Alternately, Michael can go to the second-floor deck at the front of the house. Nina drives the Rover, with John lying on the back floor. She exits the garage at high speed. The instant Calaphas reveals himself, Michael takes him out. The obvious problem is that the agent will reveal himself by opening fire, perhaps killing Nina before he can be killed. Or say that Nina gets away. Then she waits somewhere safe. Michael has to find and kill Calaphas before being able to call her back to pick him up. He figures he’s got at least a 50 percent chance of dying. In that case, Nina and John are on their own. And even though they have all that money, they don’t possess the ability to invade official computers and create new identities for themselves.

The third option is hunker down and wait for Calaphas to come into the house after them. Nina goes upstairs with John and hides somewhere. She has a handgun if the situation goes hard south. Calaphas comes inside. There’s either an immediate confrontation between him and Michael, or they end up stalking each other. But maybe Calaphas gets tired of waiting, for whatever reason decides not to be a loner this time, and calls in backup.
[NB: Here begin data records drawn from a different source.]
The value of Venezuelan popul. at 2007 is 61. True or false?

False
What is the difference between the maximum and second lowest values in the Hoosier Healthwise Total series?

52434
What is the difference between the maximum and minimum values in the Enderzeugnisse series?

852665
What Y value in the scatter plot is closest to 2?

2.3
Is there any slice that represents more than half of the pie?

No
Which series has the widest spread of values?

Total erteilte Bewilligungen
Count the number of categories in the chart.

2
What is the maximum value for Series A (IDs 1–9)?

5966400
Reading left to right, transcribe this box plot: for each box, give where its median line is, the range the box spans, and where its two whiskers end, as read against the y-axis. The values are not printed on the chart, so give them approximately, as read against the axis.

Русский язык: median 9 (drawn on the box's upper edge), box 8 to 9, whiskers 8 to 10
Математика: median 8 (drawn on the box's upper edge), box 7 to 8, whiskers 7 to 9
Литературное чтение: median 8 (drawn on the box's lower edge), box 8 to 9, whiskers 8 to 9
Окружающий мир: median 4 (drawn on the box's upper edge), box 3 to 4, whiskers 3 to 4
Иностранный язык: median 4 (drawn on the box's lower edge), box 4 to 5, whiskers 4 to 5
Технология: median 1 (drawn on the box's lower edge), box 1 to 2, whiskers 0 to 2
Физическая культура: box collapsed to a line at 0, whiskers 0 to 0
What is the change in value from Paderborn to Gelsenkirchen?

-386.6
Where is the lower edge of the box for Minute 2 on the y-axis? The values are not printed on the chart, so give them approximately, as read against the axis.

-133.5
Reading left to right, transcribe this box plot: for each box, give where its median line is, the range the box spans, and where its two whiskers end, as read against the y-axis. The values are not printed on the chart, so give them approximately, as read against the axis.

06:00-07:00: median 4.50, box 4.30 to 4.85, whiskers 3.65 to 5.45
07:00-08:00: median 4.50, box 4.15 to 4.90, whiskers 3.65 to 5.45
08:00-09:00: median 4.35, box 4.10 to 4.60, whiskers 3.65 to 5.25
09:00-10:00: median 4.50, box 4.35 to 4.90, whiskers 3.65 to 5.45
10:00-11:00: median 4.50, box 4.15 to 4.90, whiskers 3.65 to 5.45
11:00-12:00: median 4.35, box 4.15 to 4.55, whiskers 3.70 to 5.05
Plus there are maybe twenty other ways that scenario could go wrong.

The issue is firepower. Michael needs more of it. He needs the kind of backup that Calaphas could have with a phone call. But he has no one to call, no authorities who wouldn’t, in the end, turn him over to those SOBs at the Internal Security Agency.

“What’s our S-O-B doing here?” Shelby Shrewsberry’s voice echoes in memory. Referring to Dr. Simon O. Bistoury. About two weeks before the catastrophe.

Michael halts. He’s in the living room, but in the eye of memory, he sees the cafeteria at Beautification Research.

“Damn, he got coffee . . . coming this way.”

Looming over them, Simon had said, “The bastards down at Encinitas . . . knocked it out of the park.”